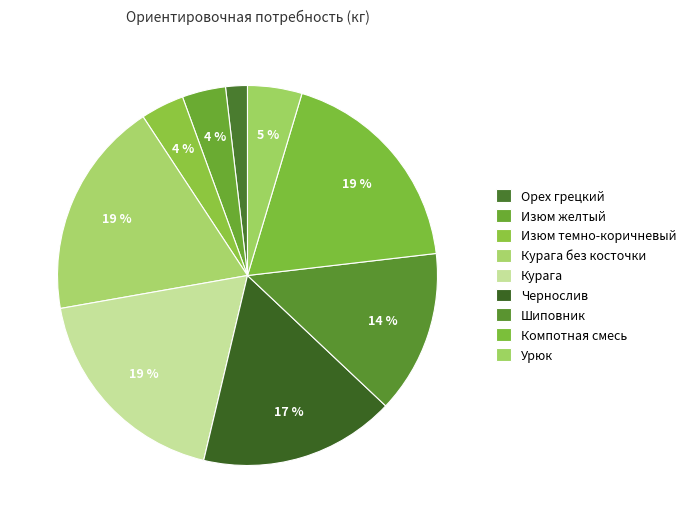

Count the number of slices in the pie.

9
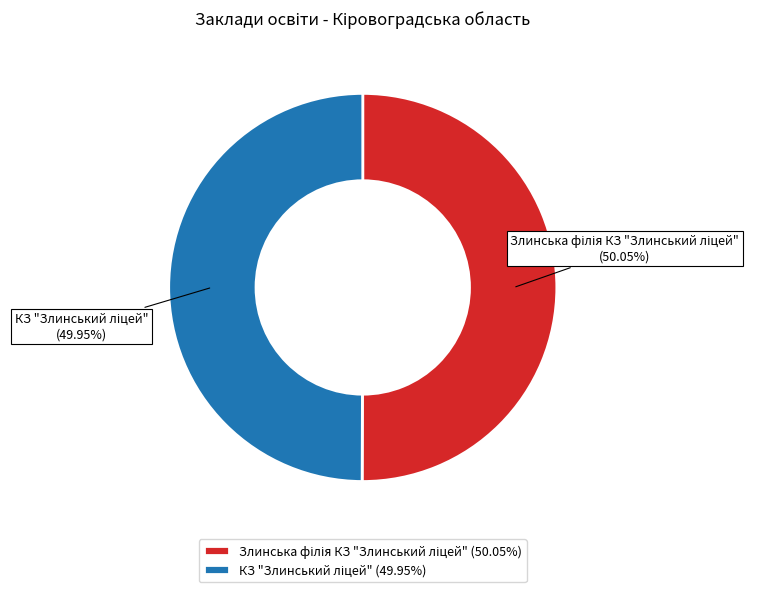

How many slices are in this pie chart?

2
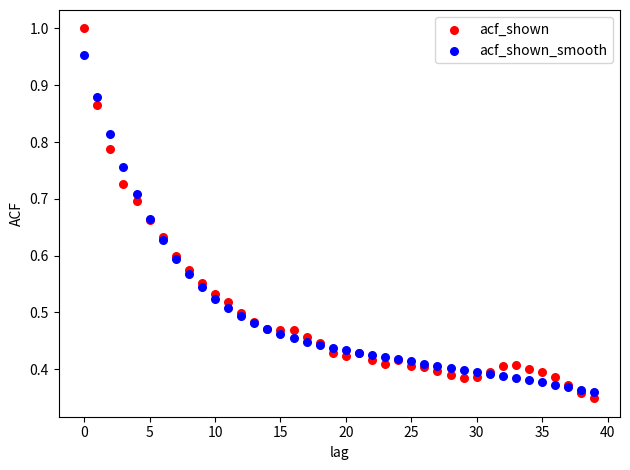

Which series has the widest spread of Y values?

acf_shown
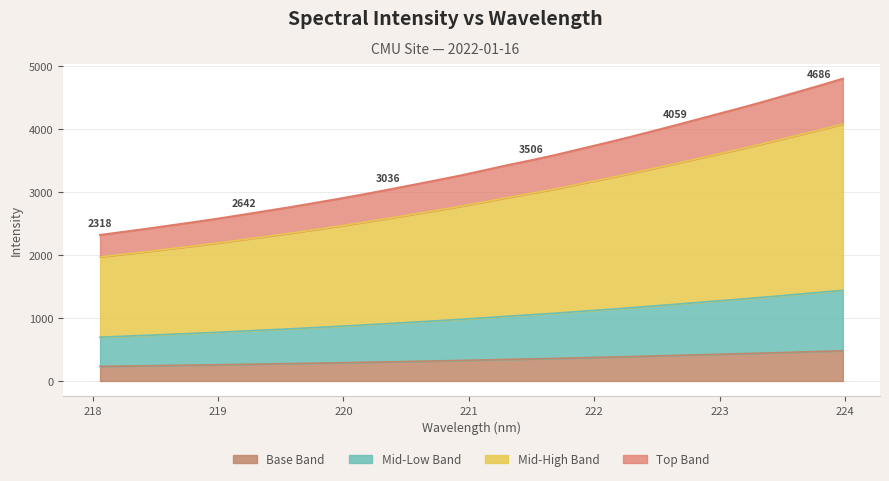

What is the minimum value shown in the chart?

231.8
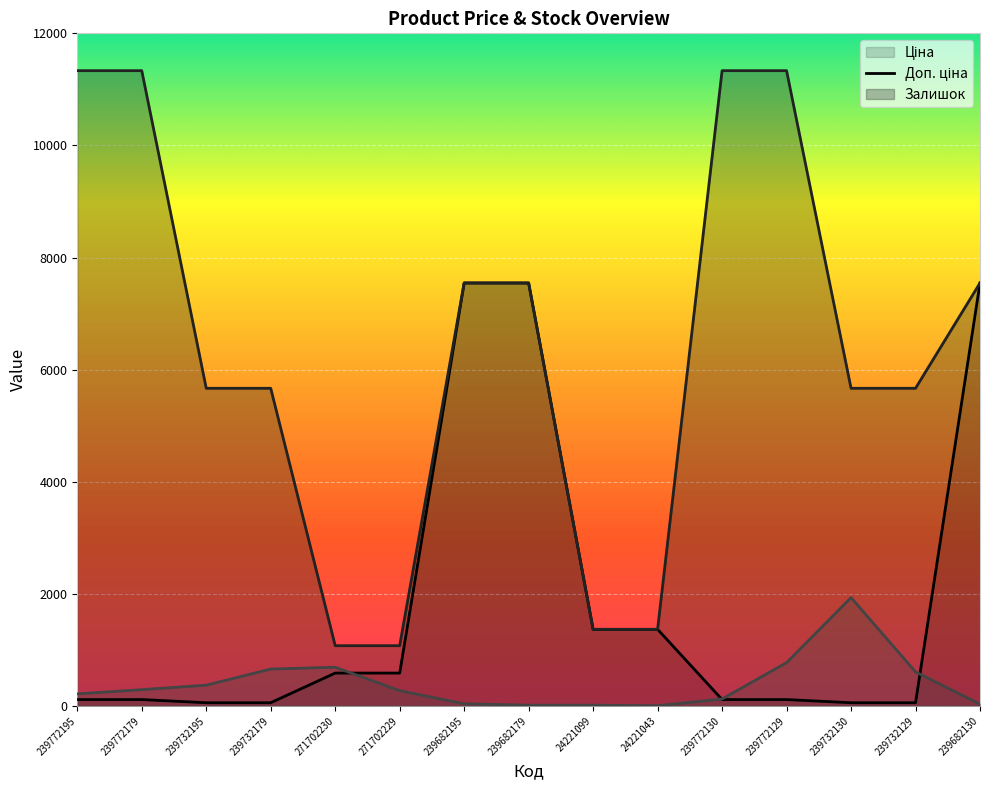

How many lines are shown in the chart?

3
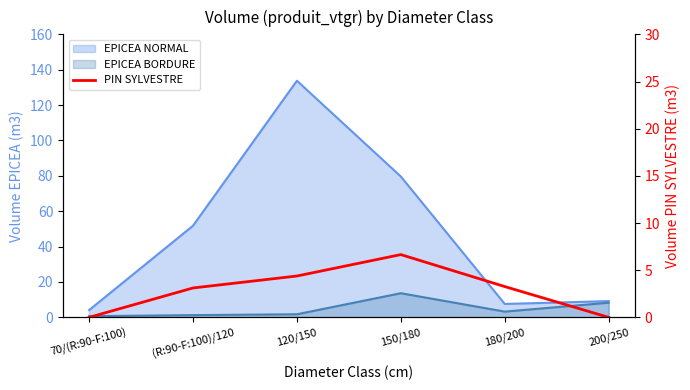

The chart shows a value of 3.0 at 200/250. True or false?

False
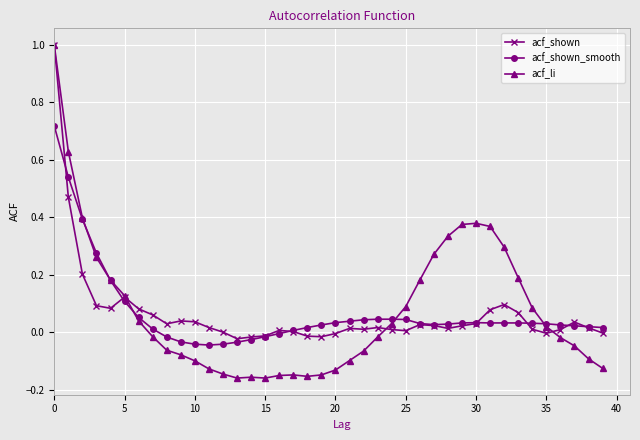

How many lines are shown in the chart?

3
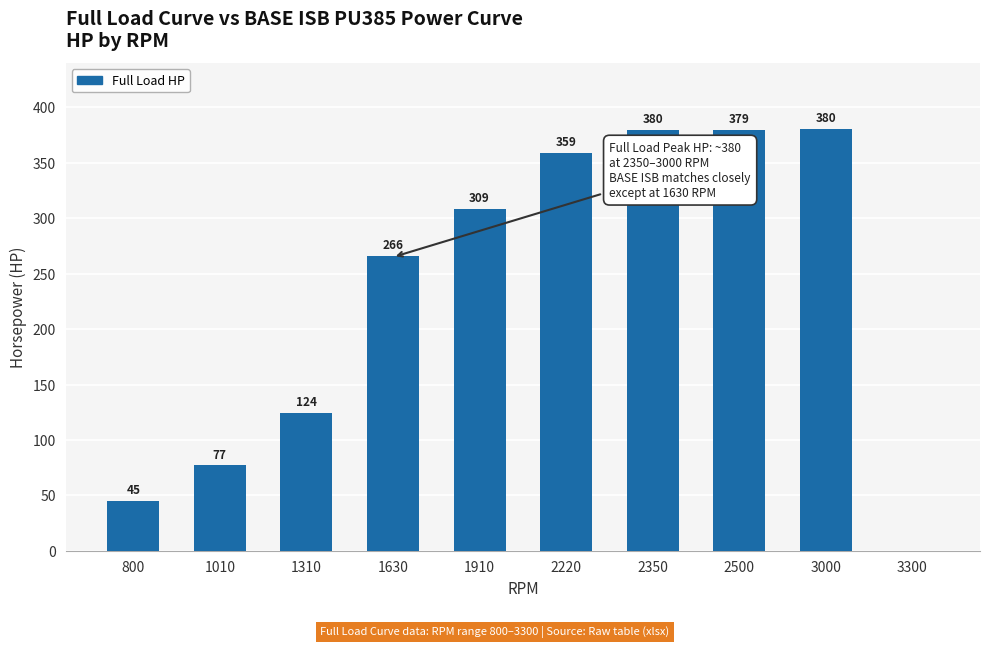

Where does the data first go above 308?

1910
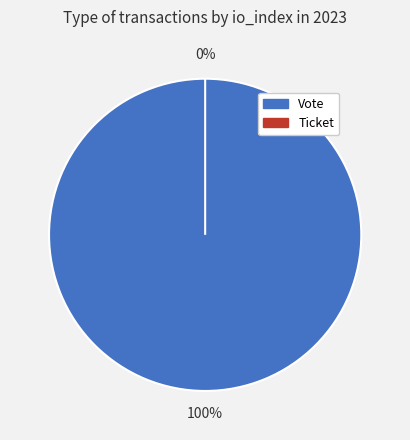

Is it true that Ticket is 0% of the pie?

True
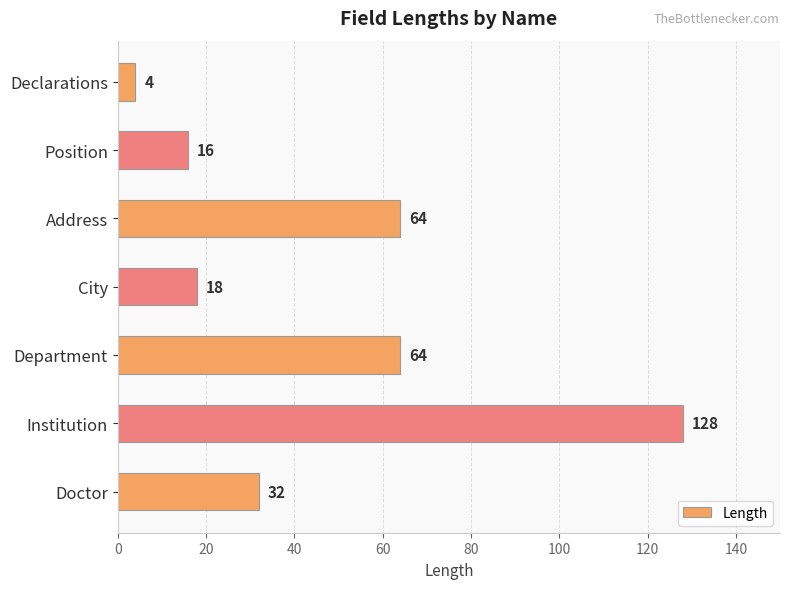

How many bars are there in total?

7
# # # #
» **Assigned task**:
Duplicate the data above word for word, covering every entry from start to finish, and omit the pictures from your copy.

» **Result for this exercise**:
Count the number of slices in the pie.

9

How many slices are in this pie chart?

2

Which series has the widest spread of Y values?

acf_shown

What is the minimum value shown in the chart?

231.8

How many lines are shown in the chart?

3

The chart shows a value of 3.0 at 200/250. True or false?

False

How many lines are shown in the chart?

3

Where does the data first go above 308?

1910

Is it true that Ticket is 0% of the pie?

True

How many bars are there in total?

7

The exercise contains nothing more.